You can find their products in everything from iPhones to DVD players, GPS systems and your car. And with the number of processors used in our daily lives expanding exponentially, the tech sector is expected to enjoy a 7% sales boost in 2011.

And you can see more evidence of this in the huge run-ups we’re seeing in tech right now. Just a few examples of the top performers from the past 12 months…

  • Acme Packet (Nasdaq: APKT) – up 444%.
  • MIPS Technologies (Nasdaq: MIPS) – up 288%.
  • Entropic Communications (Nasdaq: ENTR) – up 319%.
  • ARM Holdings (Nasdaq: ARMH) – up 156%.
  • VMware, Inc. (NYSE: VMW) – up 122%.
  • CIENA Corporation (Nasdaq: CIEN) - up 126%.
  • Akamai Technologies (Nasdaq: AKAM) - up 88%.
  • Citrix Systems (Nasdaq: CTXS) - up 62%.
  • And Riverbed Technology (Nasdaq: RVBD) has jumped 224% higher.

Clearly, the sector has generated some sizable gains lately.

But if you’re wondering whether you’ve missed the boat, don’t worry… because the answer is “no.”

How the Tech Sector Has Put the Recession in the Rear-View Mirror

Right now, there’s no sector more attractive than technology.

Having been hobbled in 2009, as the recession knocked the legs out from under corporate spending, the technology sector enjoyed a rebound in 2010, in tandem with the improving economic picture.

And that’s reflected in the performance of the tech-heavy Nasdaq. The index is up over 17% since January 4, 2010, outpacing both the Dow Jones Industrial Average and the S&P 500. Yet it’s still only about half of what it was at its peak in 2000, and poised for a major breakout in 2011.

One of the major driving forces for this is cold, hard cash.

As America Flashes the Cash, These Areas Are Set to Receive It

After years of belt-tightening, U.S. corporations are now sitting on cash reserves of about $2 trillion. In fact, more than 200 S&P 500 companies actually have cash safety nets of $1 billion.

And with “double-dip” recession fears receding, research firms IDC and Gartner say tech spending should increase by about 3% to 6% in 2011. Meanwhile, Forrester Research predicts a 7% jump, to about $1.7 trillion.

So who’s going to get this money?

  • Information technology services companies will take a big chunk, snagging $820 billion globally, according to Gartner, Inc.
  • The computer hardware area will receive about $390 billion.
  • Enterprise software spending will top $253 billion, putting it firmly on track to become a $300 billion market by 2014.

Not only are major corporations pumping more money into technology, the downturn sparked a series of regulatory measures – especially in the financial industry – that will require technological solutions.

Not to mention the impact of new healthcare reform laws.
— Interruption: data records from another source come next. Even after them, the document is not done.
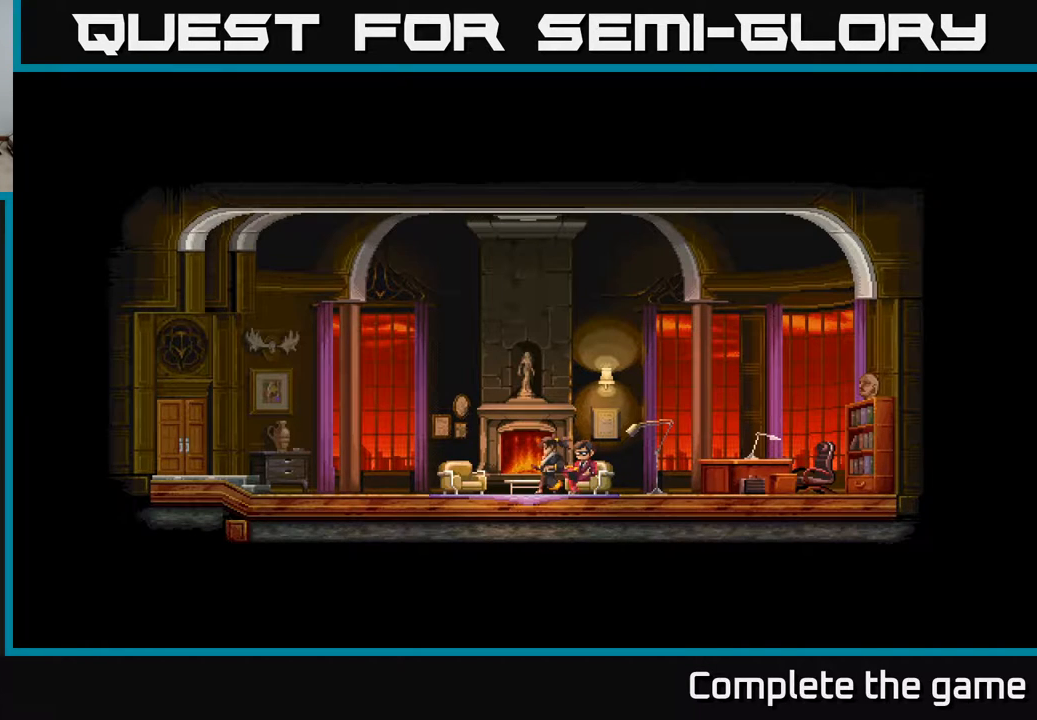
{"buttons": ["DPAD_LEFT"], "left_stick": "center", "right_stick": "center", "events": []}
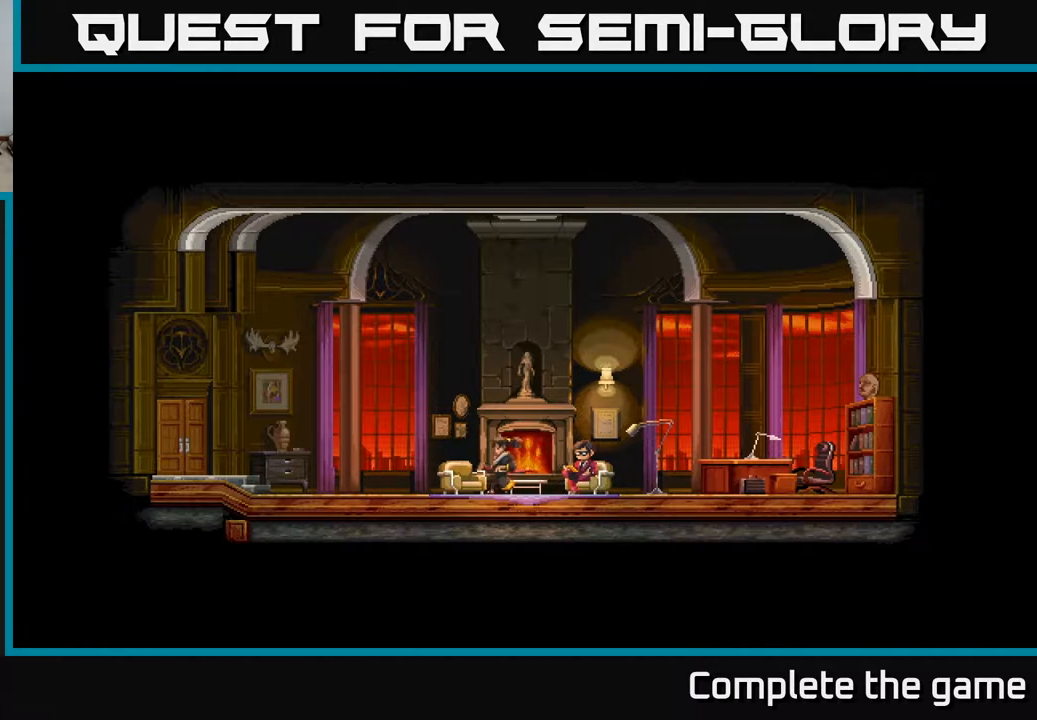
{"buttons": ["DPAD_LEFT"], "left_stick": "center", "right_stick": "center", "events": []}
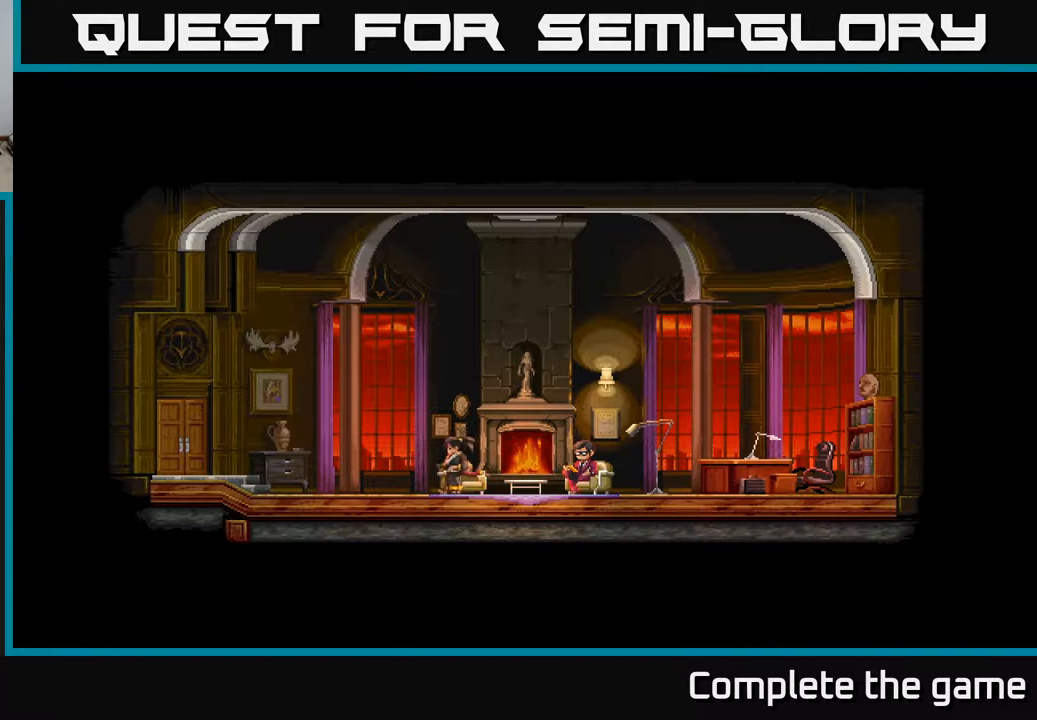
{"buttons": ["DPAD_LEFT"], "left_stick": "center", "right_stick": "center", "events": []}
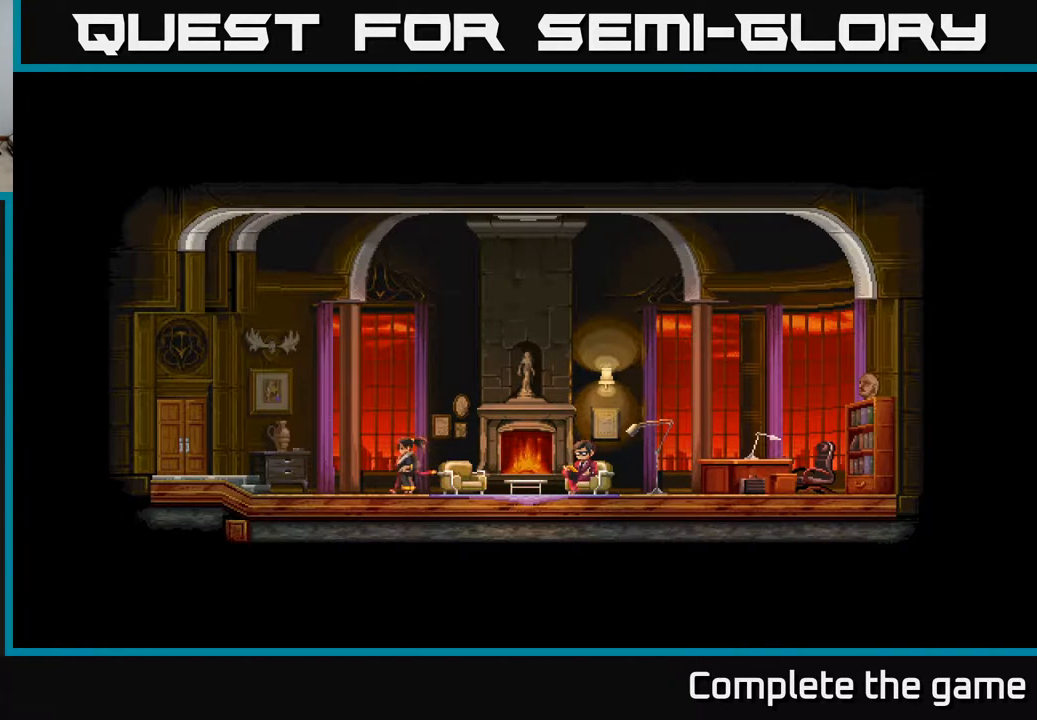
{"buttons": ["DPAD_LEFT"], "left_stick": "center", "right_stick": "center", "events": []}
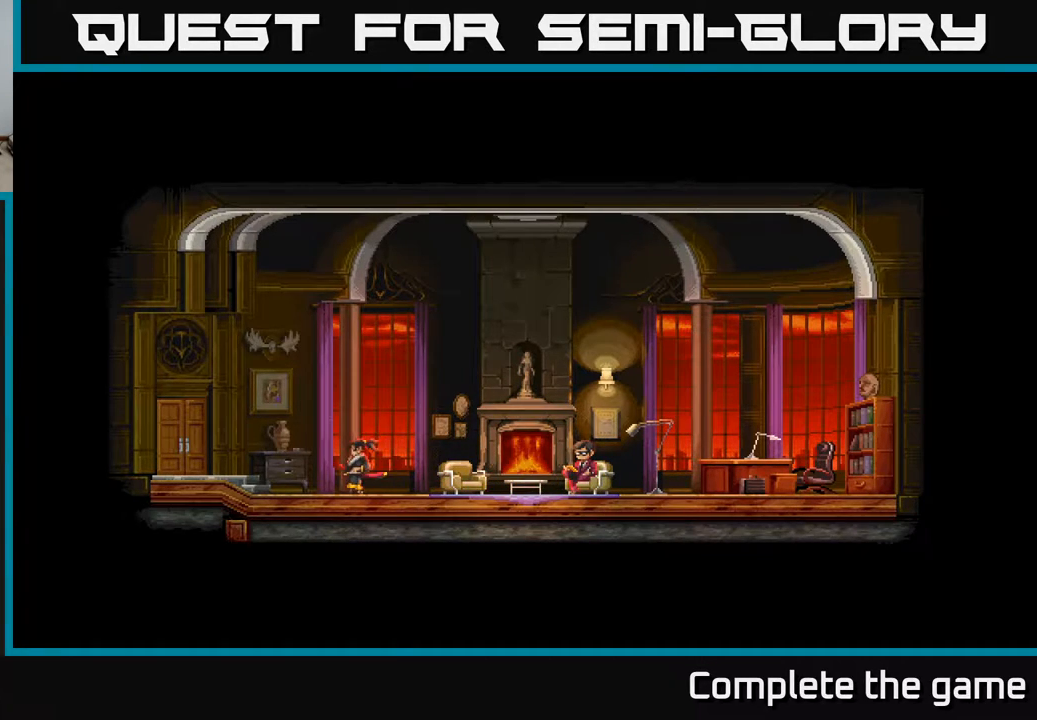
{"buttons": ["DPAD_LEFT"], "left_stick": "center", "right_stick": "center", "events": []}
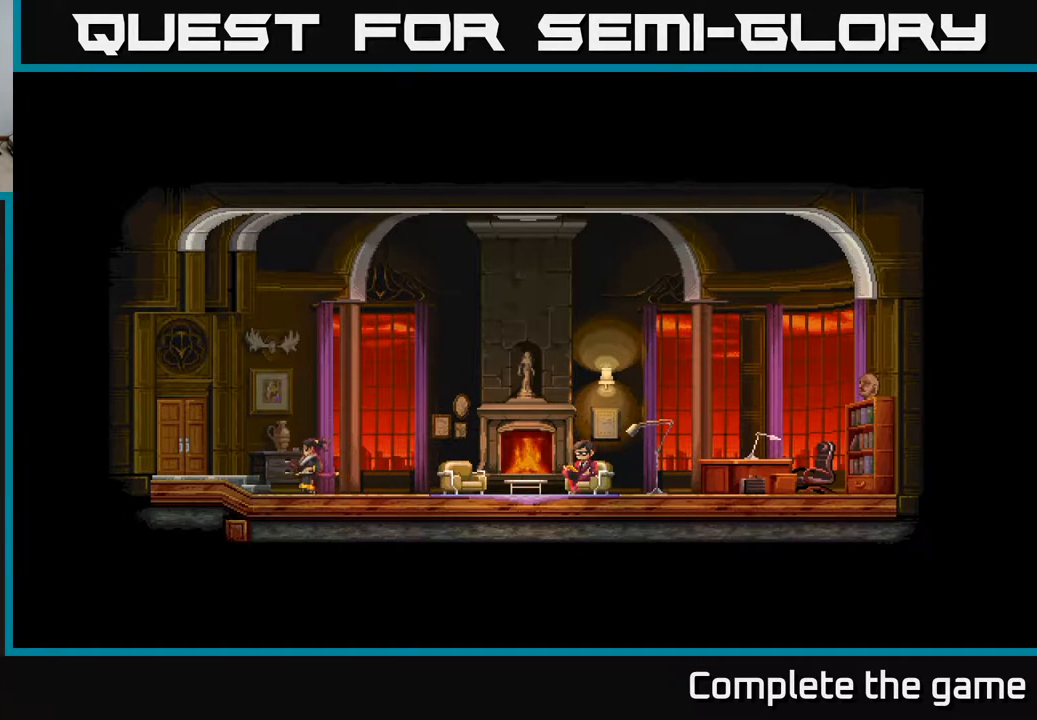
{"buttons": ["DPAD_LEFT"], "left_stick": "center", "right_stick": "center", "events": []}
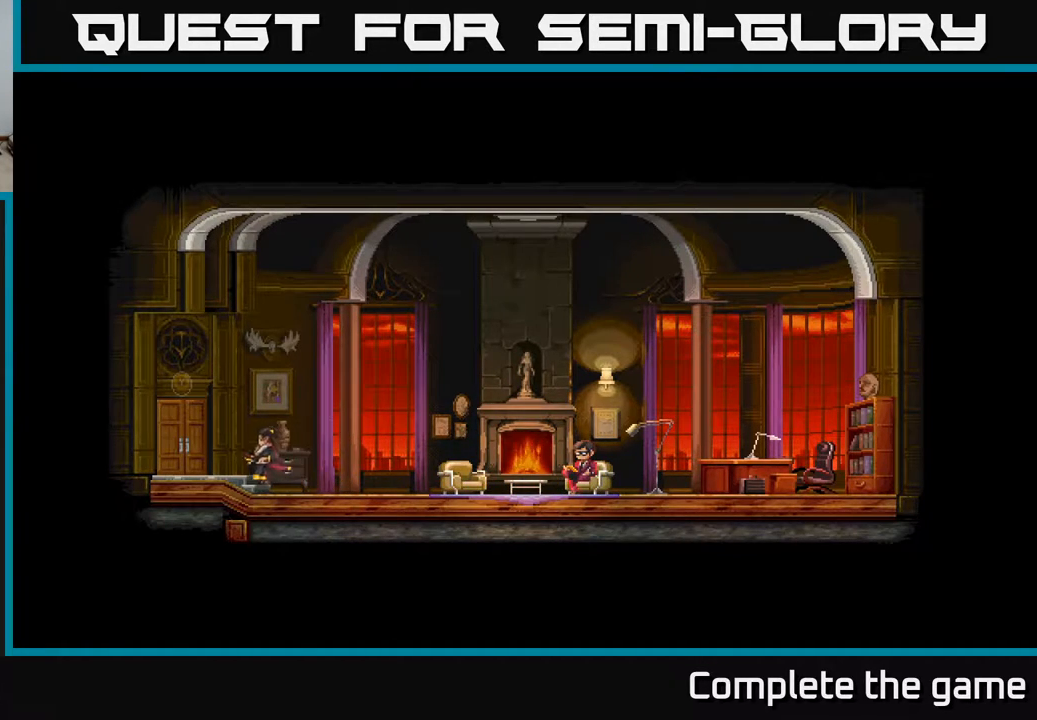
{"buttons": ["DPAD_LEFT"], "left_stick": "center", "right_stick": "center", "events": []}
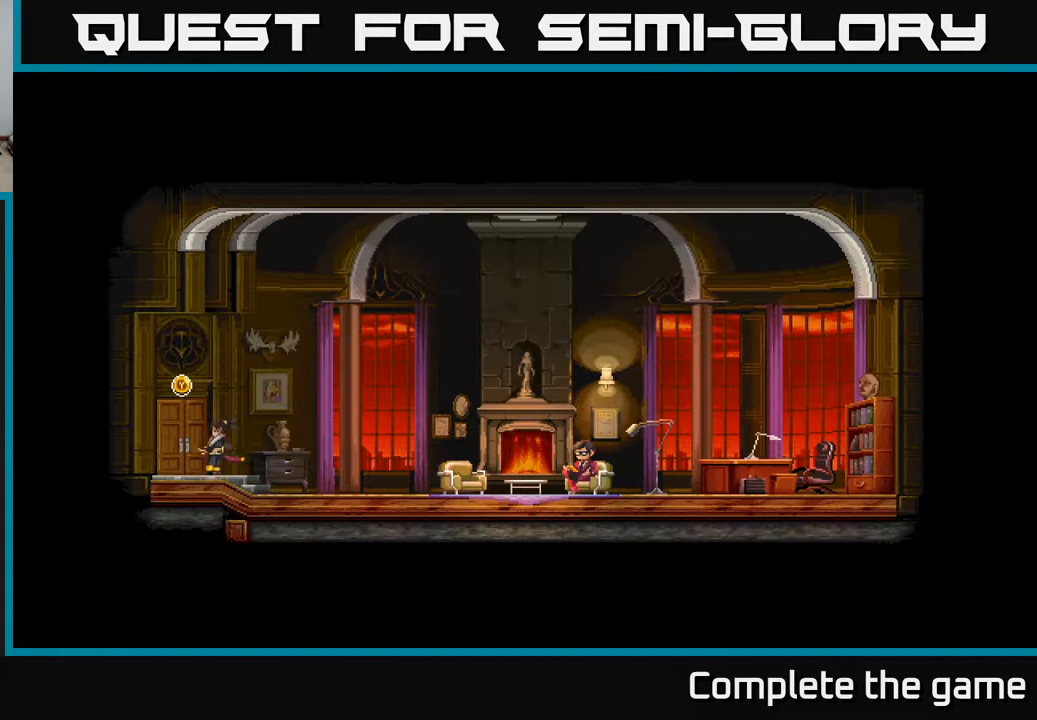
{"buttons": [], "left_stick": "center", "right_stick": "center", "events": [[217, "DPAD_LEFT", "up"], [283, "Y", "down"], [433, "Y", "up"]]}
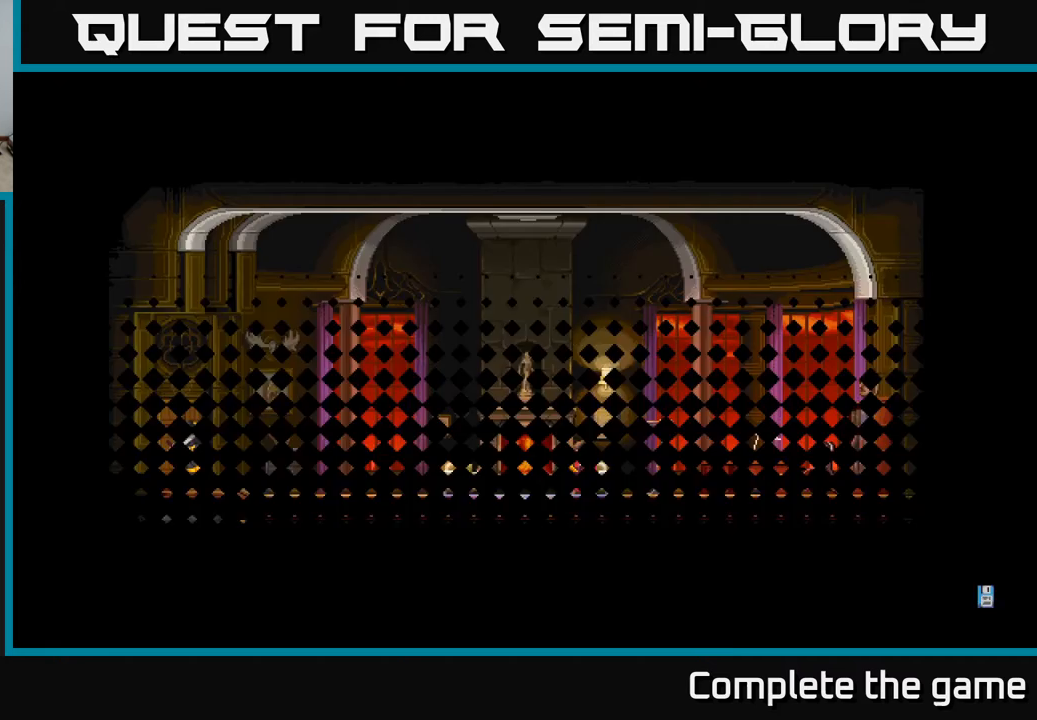
{"buttons": [], "left_stick": "center", "right_stick": "center", "events": []}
Billions of dollars will be up for grabs in the medical records market. And the companies I listed above are well positioned to take advantage of these trends.

But the entire tech sector appears poised for a rally in 2011.

These trends helped trigger the technology rebound in 2010. And in 2011, we’ll see broader mainstream consumption. That’s where we’ll see the real money being made – which will truly ignite the sector.